What you need to do =>
Retype every line from the start of the entries below down to the line with "input id_6;", both ends included; skip the pictures.

=======

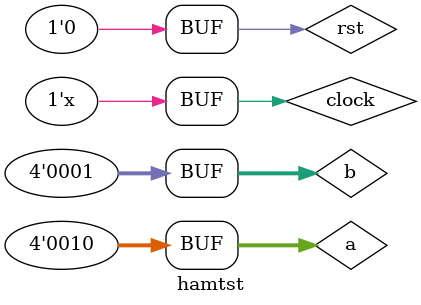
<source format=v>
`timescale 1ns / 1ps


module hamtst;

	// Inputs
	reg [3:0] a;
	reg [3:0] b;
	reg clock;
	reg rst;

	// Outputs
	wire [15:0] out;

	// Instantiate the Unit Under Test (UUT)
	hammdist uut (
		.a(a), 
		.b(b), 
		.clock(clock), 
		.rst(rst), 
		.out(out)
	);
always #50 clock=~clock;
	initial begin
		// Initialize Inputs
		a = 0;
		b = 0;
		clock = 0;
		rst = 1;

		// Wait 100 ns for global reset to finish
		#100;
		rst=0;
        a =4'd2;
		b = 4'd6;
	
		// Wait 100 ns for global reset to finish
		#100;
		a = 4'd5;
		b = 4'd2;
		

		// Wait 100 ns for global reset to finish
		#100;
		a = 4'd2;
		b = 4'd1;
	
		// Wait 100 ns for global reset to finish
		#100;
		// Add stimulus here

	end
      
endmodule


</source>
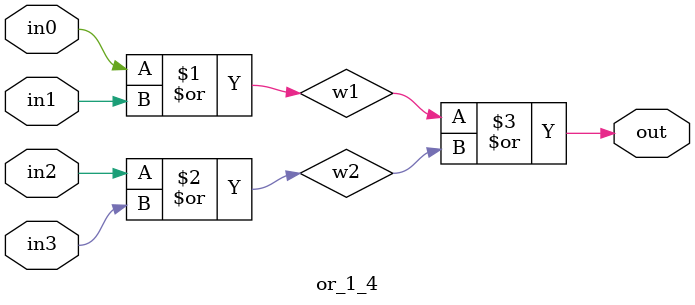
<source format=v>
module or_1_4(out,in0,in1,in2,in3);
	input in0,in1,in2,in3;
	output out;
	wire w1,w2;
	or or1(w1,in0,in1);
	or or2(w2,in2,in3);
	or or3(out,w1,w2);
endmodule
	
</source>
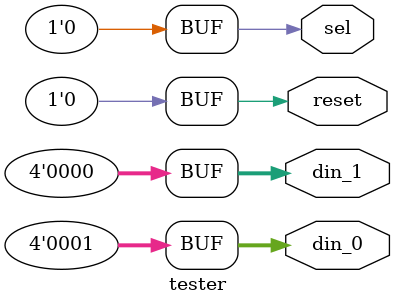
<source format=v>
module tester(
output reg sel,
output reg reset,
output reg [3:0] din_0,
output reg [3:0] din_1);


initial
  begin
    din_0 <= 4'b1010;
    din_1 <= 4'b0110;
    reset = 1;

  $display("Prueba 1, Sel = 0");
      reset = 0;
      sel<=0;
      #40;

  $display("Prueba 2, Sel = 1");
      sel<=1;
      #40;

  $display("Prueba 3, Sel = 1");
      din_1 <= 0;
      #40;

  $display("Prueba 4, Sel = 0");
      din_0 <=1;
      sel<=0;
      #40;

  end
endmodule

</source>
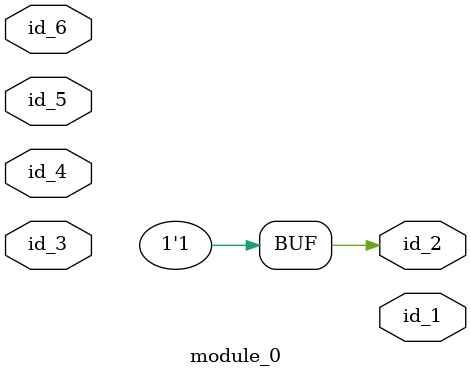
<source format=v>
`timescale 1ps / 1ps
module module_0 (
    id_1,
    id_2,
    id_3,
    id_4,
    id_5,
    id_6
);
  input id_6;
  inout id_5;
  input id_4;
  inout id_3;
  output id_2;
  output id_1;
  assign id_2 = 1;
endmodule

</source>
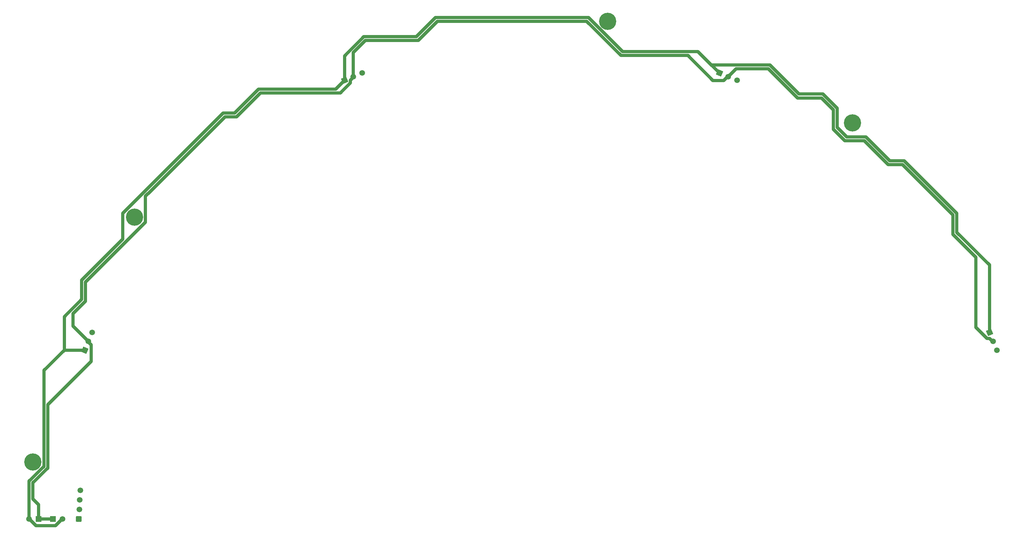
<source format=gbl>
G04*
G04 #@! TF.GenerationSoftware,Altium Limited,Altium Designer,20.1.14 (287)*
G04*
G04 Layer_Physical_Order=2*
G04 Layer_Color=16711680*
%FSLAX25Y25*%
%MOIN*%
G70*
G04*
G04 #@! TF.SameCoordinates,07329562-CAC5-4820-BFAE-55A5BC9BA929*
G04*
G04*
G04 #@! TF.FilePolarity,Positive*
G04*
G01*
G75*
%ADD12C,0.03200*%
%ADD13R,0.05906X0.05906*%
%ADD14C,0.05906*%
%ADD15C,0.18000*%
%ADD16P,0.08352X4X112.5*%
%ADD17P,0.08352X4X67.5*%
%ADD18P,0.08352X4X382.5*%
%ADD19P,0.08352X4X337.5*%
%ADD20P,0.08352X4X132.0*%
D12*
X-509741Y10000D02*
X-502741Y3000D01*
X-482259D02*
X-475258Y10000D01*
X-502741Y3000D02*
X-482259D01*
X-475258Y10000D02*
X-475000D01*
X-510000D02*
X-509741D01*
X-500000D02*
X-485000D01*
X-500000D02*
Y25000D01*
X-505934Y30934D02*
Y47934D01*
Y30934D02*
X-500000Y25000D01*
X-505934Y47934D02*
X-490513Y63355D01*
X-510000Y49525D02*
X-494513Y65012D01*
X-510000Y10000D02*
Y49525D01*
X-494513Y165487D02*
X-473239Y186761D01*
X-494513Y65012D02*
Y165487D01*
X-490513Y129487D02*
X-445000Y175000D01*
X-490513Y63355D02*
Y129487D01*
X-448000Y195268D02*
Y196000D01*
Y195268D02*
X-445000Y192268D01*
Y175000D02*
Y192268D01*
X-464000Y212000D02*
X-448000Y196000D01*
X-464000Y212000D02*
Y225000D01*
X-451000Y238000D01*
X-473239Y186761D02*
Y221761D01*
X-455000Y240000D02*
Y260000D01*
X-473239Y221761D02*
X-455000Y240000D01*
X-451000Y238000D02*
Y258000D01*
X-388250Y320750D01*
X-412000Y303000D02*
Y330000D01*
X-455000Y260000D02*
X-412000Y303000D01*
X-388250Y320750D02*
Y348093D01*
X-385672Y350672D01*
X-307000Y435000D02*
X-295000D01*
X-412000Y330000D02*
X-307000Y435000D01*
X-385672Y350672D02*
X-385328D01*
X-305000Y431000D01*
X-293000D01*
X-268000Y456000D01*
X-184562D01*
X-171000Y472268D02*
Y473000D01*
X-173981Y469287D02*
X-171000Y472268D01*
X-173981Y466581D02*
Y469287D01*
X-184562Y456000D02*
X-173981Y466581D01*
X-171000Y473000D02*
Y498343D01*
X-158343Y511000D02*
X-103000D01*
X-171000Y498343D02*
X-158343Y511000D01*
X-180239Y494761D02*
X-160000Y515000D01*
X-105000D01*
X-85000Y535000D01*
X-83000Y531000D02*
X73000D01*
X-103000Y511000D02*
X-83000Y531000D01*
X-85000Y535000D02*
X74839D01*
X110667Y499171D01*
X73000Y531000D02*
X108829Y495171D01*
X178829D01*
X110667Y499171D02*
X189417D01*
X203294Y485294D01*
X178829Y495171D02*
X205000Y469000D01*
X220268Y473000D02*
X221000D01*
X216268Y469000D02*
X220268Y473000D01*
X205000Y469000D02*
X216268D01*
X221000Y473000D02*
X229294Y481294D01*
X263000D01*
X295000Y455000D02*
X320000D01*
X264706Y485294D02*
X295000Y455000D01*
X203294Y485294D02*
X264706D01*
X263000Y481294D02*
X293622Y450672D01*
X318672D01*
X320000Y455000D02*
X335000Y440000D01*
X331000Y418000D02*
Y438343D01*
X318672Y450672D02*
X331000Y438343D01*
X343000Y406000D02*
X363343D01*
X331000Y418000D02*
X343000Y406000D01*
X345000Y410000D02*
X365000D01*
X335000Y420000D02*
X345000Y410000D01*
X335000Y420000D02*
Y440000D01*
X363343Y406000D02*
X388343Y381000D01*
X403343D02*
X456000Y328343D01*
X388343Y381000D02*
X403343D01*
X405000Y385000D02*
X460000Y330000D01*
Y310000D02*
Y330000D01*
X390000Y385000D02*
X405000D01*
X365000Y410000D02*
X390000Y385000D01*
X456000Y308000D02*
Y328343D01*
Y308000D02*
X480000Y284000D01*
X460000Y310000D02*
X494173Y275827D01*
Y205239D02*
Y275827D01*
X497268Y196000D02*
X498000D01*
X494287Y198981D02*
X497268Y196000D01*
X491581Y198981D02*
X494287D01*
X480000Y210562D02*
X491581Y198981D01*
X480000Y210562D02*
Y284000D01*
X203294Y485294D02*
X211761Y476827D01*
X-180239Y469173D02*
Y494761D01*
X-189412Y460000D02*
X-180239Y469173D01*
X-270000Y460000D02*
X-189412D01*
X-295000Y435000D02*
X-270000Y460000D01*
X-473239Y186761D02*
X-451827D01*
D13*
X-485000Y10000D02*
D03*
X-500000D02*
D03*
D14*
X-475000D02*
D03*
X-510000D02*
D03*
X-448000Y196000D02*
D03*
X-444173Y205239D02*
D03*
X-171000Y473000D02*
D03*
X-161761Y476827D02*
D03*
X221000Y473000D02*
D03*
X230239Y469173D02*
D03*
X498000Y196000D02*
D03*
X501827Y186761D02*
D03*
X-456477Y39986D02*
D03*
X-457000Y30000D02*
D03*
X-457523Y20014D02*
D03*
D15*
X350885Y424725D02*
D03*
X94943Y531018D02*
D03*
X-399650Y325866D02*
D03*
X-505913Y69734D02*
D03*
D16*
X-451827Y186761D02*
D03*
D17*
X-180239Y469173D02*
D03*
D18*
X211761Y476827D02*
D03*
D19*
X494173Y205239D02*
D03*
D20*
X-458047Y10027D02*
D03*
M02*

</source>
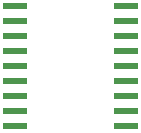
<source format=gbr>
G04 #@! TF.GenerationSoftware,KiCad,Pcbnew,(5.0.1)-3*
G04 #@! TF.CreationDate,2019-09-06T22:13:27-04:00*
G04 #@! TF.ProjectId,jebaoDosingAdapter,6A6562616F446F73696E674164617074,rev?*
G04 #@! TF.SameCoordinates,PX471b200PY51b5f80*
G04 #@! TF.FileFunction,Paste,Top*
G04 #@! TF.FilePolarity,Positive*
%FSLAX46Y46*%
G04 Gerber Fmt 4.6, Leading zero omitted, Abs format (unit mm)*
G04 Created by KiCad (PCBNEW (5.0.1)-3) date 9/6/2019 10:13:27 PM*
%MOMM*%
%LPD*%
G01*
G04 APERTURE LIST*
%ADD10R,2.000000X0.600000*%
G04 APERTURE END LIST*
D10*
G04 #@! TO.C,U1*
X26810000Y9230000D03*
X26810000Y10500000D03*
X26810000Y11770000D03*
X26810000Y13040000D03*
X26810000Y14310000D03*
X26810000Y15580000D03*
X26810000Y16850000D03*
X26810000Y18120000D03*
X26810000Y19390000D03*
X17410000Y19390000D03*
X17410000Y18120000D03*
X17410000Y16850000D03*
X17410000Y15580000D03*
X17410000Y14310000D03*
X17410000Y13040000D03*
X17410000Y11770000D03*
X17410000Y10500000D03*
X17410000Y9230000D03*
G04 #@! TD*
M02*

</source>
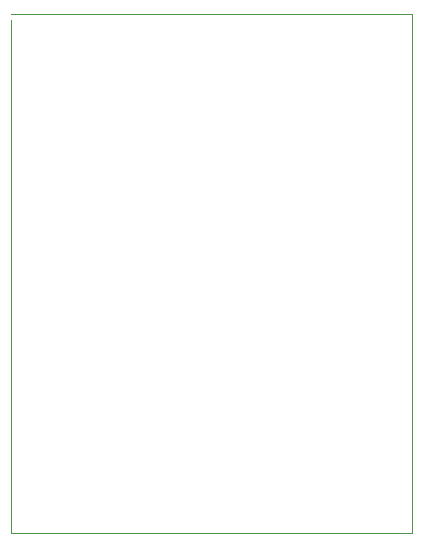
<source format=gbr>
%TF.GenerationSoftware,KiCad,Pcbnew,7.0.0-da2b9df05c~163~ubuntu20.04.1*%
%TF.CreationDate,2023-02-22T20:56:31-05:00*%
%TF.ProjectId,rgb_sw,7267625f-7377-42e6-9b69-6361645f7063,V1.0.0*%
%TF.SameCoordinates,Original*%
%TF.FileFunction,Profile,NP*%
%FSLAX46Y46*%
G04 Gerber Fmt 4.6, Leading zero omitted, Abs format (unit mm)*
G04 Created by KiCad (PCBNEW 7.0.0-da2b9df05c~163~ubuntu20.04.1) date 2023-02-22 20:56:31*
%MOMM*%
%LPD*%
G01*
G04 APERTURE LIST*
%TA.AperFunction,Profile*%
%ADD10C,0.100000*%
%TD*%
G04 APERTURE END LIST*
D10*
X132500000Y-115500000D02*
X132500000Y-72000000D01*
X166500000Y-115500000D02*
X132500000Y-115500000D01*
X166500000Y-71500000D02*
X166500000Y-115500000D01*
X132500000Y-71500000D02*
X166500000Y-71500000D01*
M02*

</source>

=======

Result for this exercise =>
<source format=v>
`timescale 1ns / 1ps


module hamtst;

	// Inputs
	reg [3:0] a;
	reg [3:0] b;
	reg clock;
	reg rst;

	// Outputs
	wire [15:0] out;

	// Instantiate the Unit Under Test (UUT)
	hammdist uut (
		.a(a), 
		.b(b), 
		.clock(clock), 
		.rst(rst), 
		.out(out)
	);
always #50 clock=~clock;
	initial begin
		// Initialize Inputs
		a = 0;
		b = 0;
		clock = 0;
		rst = 1;

		// Wait 100 ns for global reset to finish
		#100;
		rst=0;
        a =4'd2;
		b = 4'd6;
	
		// Wait 100 ns for global reset to finish
		#100;
		a = 4'd5;
		b = 4'd2;
		

		// Wait 100 ns for global reset to finish
		#100;
		a = 4'd2;
		b = 4'd1;
	
		// Wait 100 ns for global reset to finish
		#100;
		// Add stimulus here

	end
      
endmodule


</source>
<source format=v>
module or_1_4(out,in0,in1,in2,in3);
	input in0,in1,in2,in3;
	output out;
	wire w1,w2;
	or or1(w1,in0,in1);
	or or2(w2,in2,in3);
	or or3(out,w1,w2);
endmodule
	
</source>
<source format=v>
module tester(
output reg sel,
output reg reset,
output reg [3:0] din_0,
output reg [3:0] din_1);


initial
  begin
    din_0 <= 4'b1010;
    din_1 <= 4'b0110;
    reset = 1;

  $display("Prueba 1, Sel = 0");
      reset = 0;
      sel<=0;
      #40;

  $display("Prueba 2, Sel = 1");
      sel<=1;
      #40;

  $display("Prueba 3, Sel = 1");
      din_1 <= 0;
      #40;

  $display("Prueba 4, Sel = 0");
      din_0 <=1;
      sel<=0;
      #40;

  end
endmodule

</source>
<source format=v>
`timescale 1ps / 1ps
module module_0 (
    id_1,
    id_2,
    id_3,
    id_4,
    id_5,
    id_6
);
  input id_6;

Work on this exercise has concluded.